The graph on the right in the figure below shows the distribution of the cases by transmission setting. It reveals another problem: in the contact tracing datasets, for most cases imported from overseas or within hospitals, where the infector can be determined exactly and with ease. However, these two groups were so large, that almost all other settings disappeared. Importantly, we could look at clusters instead of confirmed secondary cases which would really increase the number of outbreaks we have for each setting. In some settings it would be harder to determine what constitutes a cluster (e.g. hospitals).

These two challenges: the lack of primary cases that infected nobody else, and the underrepresentation of most transmission settings lead to an inconclusive answer to the research question. We thought that simulations could be used to pursue the question further. For example, a branching process model could be adapted to generate an appropriate transmission chain or pairs data. By specifying parameters found in the literature, we could compare simulated data to the real data sets. However, the project took another turn.

Who is infecting whom? Contact and transmission patterns

Although we could not use the aggregated data set to test the original research question in a quantitatively rigorous manner, we set out to use creative visualisations to explore what else the data set could reveal about the COVID transmissibility.

Age had an impactful effect on the transmission dynamics. I started out by binning the infectors (primary infections) amd infectees (secondary cases) and plotting their ages against each other. This yielded the leftmost plot: an age-stratified infection matrix. Already, some patterns were visible; however, these became apparent after the household/non-household segregation of the data (the two other panels on the right). It appeared that within households there were clear inter and intragenerational interactions. While non-household transmission took place mostly among people of the same age.

The next factor I investigated was the effect of the onset of the nation-wide COVID-19 restrictions at the time of data collection. I built a timeline of the major events and divided the data set into pre- and post-lockdown, keeping the household and non-household distinction. I also noticed that children were missing in the data. While children had been tested, the attack rate seemed low according to the WHO Joint Mission Team.

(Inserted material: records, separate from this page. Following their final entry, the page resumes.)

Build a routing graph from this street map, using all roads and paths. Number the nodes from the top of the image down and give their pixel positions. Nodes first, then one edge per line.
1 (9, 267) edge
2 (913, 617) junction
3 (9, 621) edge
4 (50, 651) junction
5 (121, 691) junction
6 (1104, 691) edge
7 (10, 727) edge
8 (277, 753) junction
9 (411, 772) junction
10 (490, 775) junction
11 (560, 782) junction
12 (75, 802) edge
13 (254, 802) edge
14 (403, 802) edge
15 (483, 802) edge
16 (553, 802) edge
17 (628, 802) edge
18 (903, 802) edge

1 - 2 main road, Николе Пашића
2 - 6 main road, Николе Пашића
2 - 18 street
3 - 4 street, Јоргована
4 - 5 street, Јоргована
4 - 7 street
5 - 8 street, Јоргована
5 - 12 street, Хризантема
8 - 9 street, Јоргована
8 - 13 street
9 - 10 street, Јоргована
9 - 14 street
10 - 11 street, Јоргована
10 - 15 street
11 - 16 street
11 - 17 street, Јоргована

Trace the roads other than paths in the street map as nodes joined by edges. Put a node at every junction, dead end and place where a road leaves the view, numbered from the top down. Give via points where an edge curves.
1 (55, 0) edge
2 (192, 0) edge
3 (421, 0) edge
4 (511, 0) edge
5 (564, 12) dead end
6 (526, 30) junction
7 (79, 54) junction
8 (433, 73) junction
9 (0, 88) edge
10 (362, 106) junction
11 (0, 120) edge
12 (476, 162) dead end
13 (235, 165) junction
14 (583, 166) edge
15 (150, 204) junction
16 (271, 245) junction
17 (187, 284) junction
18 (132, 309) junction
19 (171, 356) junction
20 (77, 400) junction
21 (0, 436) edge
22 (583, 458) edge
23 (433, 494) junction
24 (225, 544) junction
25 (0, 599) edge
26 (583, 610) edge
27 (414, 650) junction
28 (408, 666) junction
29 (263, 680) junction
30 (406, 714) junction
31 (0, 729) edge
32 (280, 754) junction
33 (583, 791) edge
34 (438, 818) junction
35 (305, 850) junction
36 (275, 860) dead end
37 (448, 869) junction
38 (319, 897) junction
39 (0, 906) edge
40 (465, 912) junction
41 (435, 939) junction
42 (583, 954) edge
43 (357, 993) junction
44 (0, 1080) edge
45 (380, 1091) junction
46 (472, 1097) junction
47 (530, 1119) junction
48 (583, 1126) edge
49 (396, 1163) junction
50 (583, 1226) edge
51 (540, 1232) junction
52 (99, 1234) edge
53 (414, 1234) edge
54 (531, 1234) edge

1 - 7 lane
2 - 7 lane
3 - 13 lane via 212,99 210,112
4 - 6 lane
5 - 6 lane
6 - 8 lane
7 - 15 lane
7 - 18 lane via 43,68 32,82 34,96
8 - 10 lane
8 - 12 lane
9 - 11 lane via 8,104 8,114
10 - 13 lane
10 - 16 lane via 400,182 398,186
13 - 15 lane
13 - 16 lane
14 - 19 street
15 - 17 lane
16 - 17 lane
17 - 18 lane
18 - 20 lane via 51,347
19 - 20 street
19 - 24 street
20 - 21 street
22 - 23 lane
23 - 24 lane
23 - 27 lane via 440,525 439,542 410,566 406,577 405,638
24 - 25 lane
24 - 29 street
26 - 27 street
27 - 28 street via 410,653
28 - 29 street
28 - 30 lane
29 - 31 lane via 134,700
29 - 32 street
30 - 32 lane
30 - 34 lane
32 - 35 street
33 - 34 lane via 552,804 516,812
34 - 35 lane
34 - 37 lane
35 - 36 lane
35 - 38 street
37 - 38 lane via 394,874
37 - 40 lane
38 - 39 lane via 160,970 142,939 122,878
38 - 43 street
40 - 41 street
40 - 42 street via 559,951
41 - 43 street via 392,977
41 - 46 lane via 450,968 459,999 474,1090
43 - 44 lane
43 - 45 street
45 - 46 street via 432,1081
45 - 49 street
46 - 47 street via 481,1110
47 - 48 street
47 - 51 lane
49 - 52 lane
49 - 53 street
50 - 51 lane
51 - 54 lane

The split in the data was even between household and non-household but cases appeared to double after the lockdown. Below, I "scrambled" the data set to compare a few randomised configurations of the transmission dynamics to the ones observed pre- and post-lockdown in and outside of households. Notably, pos-lockdown the inter-generational household transmission patterns appeared to be more readily visible. However, the uneven split in the data meant that examining data from other data sets could have shed more light on whether there truly was a tangible change in household transmission dynamics after the onset of restrictions.

Pre Post Total
Household 104 224 328
Non-household 110 222 332
Total 214 446

Although I was not able to answer the original research question in this project, working with data from different sources and failing to find a conclusive answer to the research question helped me appreciate the importance of being resilient and creative with data sets that may appear uninformative. Finding creative and informative ways of summarising the data visually and exposing trends visually was a valuable skill I furthered in the process.